My Freedom from the Corporate Noose
11.08.06By Collin DavidIt’s rare that you’ll find me dressed in anything more fancy than a Legend of Zelda t-shirt and a pair of boots that are in desperate need of repair or replacement. You can see what color my socks are through the various holes in my boots, but that’s okay because I’m a man of very few secrets. I mean, I’m not a hobo, but my feet certainly are. So what if I carry my lunch in a spotted kerchief at the end of a stick? Don’t stereotype.
Because of my casual perpetual-bachelor lifestyle, you’ll rarely see me wearing a necktie. I don’t go to fancy dinners or weddings or Nobel Prize ceremonies. At least not until they give out a Nobel in ‘figural plastic superhero studies’ or ‘bacon eating’, at which point I’d be the obvious recipient. Despite my complete lack of a use for neckties, I still find myself with a growing collection of them. I like to toy with the distant fantasy that, one day, I too will be important and handsome enough to warrant wrapping one of those things round my neck and going out in public.

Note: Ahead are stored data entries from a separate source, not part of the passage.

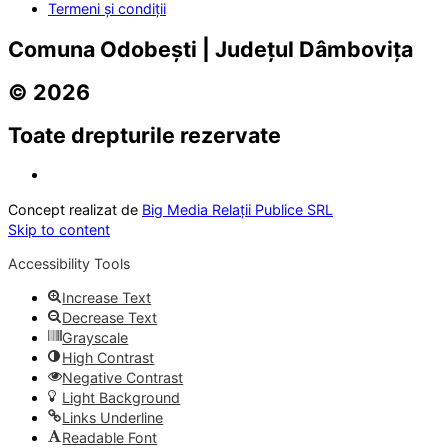
Termeni și condiții
Comuna Odobești | Județul Dâmbovița
© 2026
Toate drepturile rezervate
Concept realizat de
Big Media Relații Publice SRL
Skip to content
Accessibility Tools
Increase Text
Decrease Text
Grayscale
High Contrast
Negative Contrast
Light Background
Links Underline
Readable Font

I don’t usually go out in search of fancy neckties that I’ll never use, unless they have Batman or robots on them, and even then, it’s an oft forgotten whim that I’m entertaining during a 3 AM bout of insomnia and shopping (which usually seem to accompany each other). It was the recent gift of a necktie with a hand-sewn robot on it from In-Hope that got me thinking about my marginal necktie accumulation. Not only is it the coolest necktie I’ve ever seen, but it’s probably the coolest necktie you’ve ever seen also. I can’t say I’ve ever found the attraction of novelty music-playing or light-flashing neckties, but I venture that I would if I had to wear a tie every day and had a deep-seated need to be the center of attention.
So, my collection is simple, and it’s made up of ties that were either given to be or cheaply purchased on a whim. I don’t know what they’re made of, but I do know that my one dollar Darth Maul necktie is probably the nerdiest thing that I could possibly wear. Or maybe my necktie with ‘Q’ from Star Trek is suitably repellant. I mean, nothing says ‘I’m lonely’ like the marginally attractive face of John DeLancie dangling at your bellybutton. I think that I actually sought that one out, too. I can’t even blame that one on heavy drinking, either.

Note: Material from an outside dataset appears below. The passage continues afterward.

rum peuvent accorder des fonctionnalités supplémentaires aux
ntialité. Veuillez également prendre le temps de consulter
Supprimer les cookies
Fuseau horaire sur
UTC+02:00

My very first necktie, I believe, was from a Beatles designer line which was based around song titles. ‘If I Fell’ features the lovely broken-heart, discarded-roses theme that seemed to foreshadow my entire romantic future. The Beatles line, created by Manhattan Menswear Group, encompassed a large number of ties that ranged from ‘Birthday’ to ‘Yellow Submarine’ to ‘Paperback Writer’, all visually related (albeit loosely) to the imagery of the song in question. There aren’t too difficult to find cheaply online, if you’re so inclined.
This tie was followed up by a Grateful Dead “Dancin’ Bones” necktie. While I was never a fan of the Grateful Dead’s music, I always have liked skeletons, so I found myself with a lot of Grateful Dead stuff. I could live without the dancing bears with the pointy neck-fringes and the 25-minute guitar solos. Skeletons are immutably awesome, and that’s why I have the Nightmare Before Christmas necktie. The breadth of available neckties is staggering indeed, and I could see myself being THAT GUY. You know, the one who starts wearing decreasingly attractive ties in a completely ironic sense that doesn’t really communicate as well as I think it does, and then I just become known as ‘ugly tie guy’ instead of ‘that sexy ironic tie man’.

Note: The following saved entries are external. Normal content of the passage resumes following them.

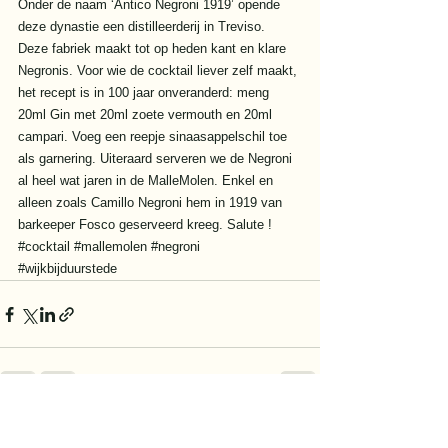
Onder de naam ‘Antico Negroni 1919’ opende 
deze dynastie een distilleerderij in Treviso. 
Deze fabriek maakt tot op heden kant en klare 
Negronis. Voor wie de cocktail liever zelf maakt, 
het recept is in 100 jaar onveranderd: meng 
20ml Gin met 20ml zoete vermouth en 20ml 
campari. Voeg een reepje sinaasappelschil toe 
als garnering. Uiteraard serveren we de Negroni 
al heel wat jaren in de MalleMolen. Enkel en 
alleen zoals Camillo Negroni hem in 1919 van 
barkeeper Fosco geserveerd kreeg. Salute !
#cocktail
#mallemolen
#negroni
#wijkbijduurstede
Alles weergeven
Recente blogposts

My collection has a curious lack of Darth Vaders, Iron Men and ham-centric designs. It’s just as well, though. I think I tried to tie my new robot tie for about 15 minutes before I decided that I probably was born without the part of my brain that allows me to do responsible, adult things like tie neckties and not spend one hundred dollars when I go to a toystore and drive a car without sticking mini superheroes all over the dashboard. Fine. I don’t need that part of my brain. I’ll just use the extra space to store my wicked cool Star Trek marbles.
But I’ll be damned if I’m ever going to use a clipon.